By Alex Whiting
If drug-resistant infections in people and animals are allowed to spread unchecked, some 28 million people will fall into poverty by 2050, and a century of progress in health will be reversed, the World Bank said on Monday.
By 2050, annual global GDP would fall by at least 1.1 percent, although the loss could be as much as 3.8 percent – the equivalent of the 2008 financial crisis – the Bank said in a report released ahead of a high-level meeting on the issue at the United Nations in New York this week.
The rise of “superbugs” resistant to drugs has been caused partly by the increased use and misuse of antibiotics and other antimicrobial drugs in the treatment of people and in farming.
“We cannot afford to lose the gains in the last century brought about by the antibiotic era,” Tim Evans, the World Bank’s senior director for health, nutrition and population, told the Thomson Reuters Foundation.
“By any measure, the cost of inaction on antimicrobial resistance is too great, it needs to be addressed urgently and resolutely,” he said.
Greater quantities of antibiotics are used in farming than for treating people, and much of this is for promoting animal growth rather than treating sick animals, economist Jim O’Neill said in a report in May commissioned by the British government.
The O’Neill report estimated that drug-resistant infections could kill more than 10 million people a year by 2050, up from half a million today, and the costs of treatment would soar.
Farmers too will be greatly affected. The bank estimates that by 2050, global livestock production could fall by between 2.6 percent and 7.5 percent a year, if the problem of drug resistant superbugs is not curbed.
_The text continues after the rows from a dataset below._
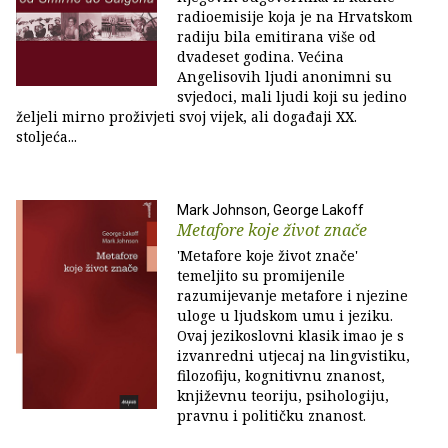
radioemisije koja je na Hrvatskom
radiju bila emitirana više od
dvadeset godina. Većina
Angelisovih ljudi anonimni su
svjedoci, mali ljudi koji su jedino
željeli mirno proživjeti svoj vijek, ali događaji XX.
stoljeća...
Mark Johnson, George Lakoff
Metafore koje život znače
'Metafore koje život znače'
temeljito su promijenile
razumijevanje metafore i njezine
uloge u ljudskom umu i jeziku.
Ovaj jezikoslovni klasik imao je s
izvanredni utjecaj na lingvistiku,
filozofiju, kognitivnu znanost,
književnu teoriju, psihologiju,
pravnu i političku znanost.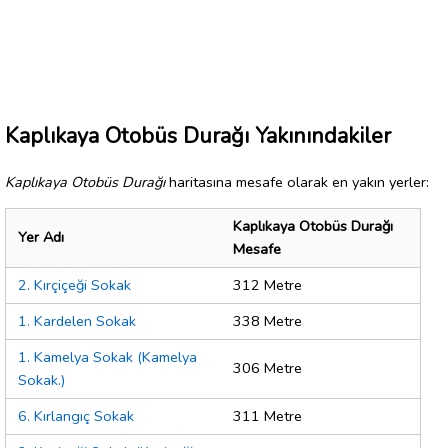
Kaplıkaya Otobüs Durağı Yakınındakiler
Kaplıkaya Otobüs Durağı
haritasına mesafe olarak en yakın yerler:
Kaplıkaya Otobüs Durağı
Yer Adı
Mesafe
2. Kırçiçeği Sokak
312 Metre
1. Kardelen Sokak
338 Metre
1. Kamelya Sokak (Kamelya
306 Metre
Sokak.)
6. Kırlangıç Sokak
311 Metre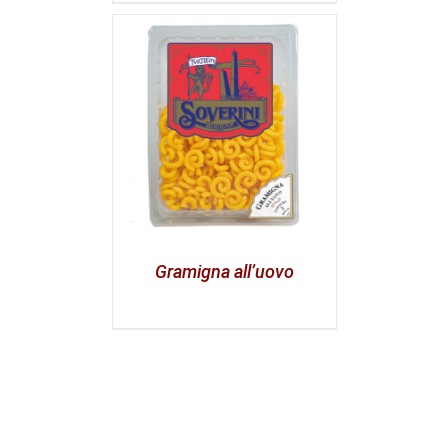
Gramigna all’uovo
“Investments are urgently needed to establish basic veterinary public health capacities in developing countries,” Evans said.
Improved disease surveillance, diagnostic laboratories to ensure a disease is identified quickly, inspections of farms and slaughterhouses, training of vets, and oversight over the use of antibiotics are also needed, he said.
The U.N. Food and Agriculture Organization (FAO) estimates 60,000 tonnes of antimicrobials are used in livestock each year, a number set to rise with growing demand for animal products.
One of the most important ways to curb the spread of drug resistant microbes in food is to promote good farming practices, said Juan Lubroth, chief veterinary officer of FAO.
“I think this is where we can do most of our prevention – better knowledge on hygiene, vaccination campaigns, so these animals do not get sick and need antimicrobials (drugs),” Lubroth said in an interview from Rome.
Public demands for food that is uncontaminated, and better training of health professionals – doctors and vets – are also vital to help contain the problem, he added.
Hospitals and pharmaceutical companies also need to do more to treat their waste, he said.
The World Bank estimates that an investment of some $9 billion a year is needed in veterinary and human health to tackle the issue.
“The expected return on this investment is estimated to be between $2 trillion and $5.4 trillion … or at least 10 to 20 times the cost, which should help generate political will necessary to make these investments,” Evans said.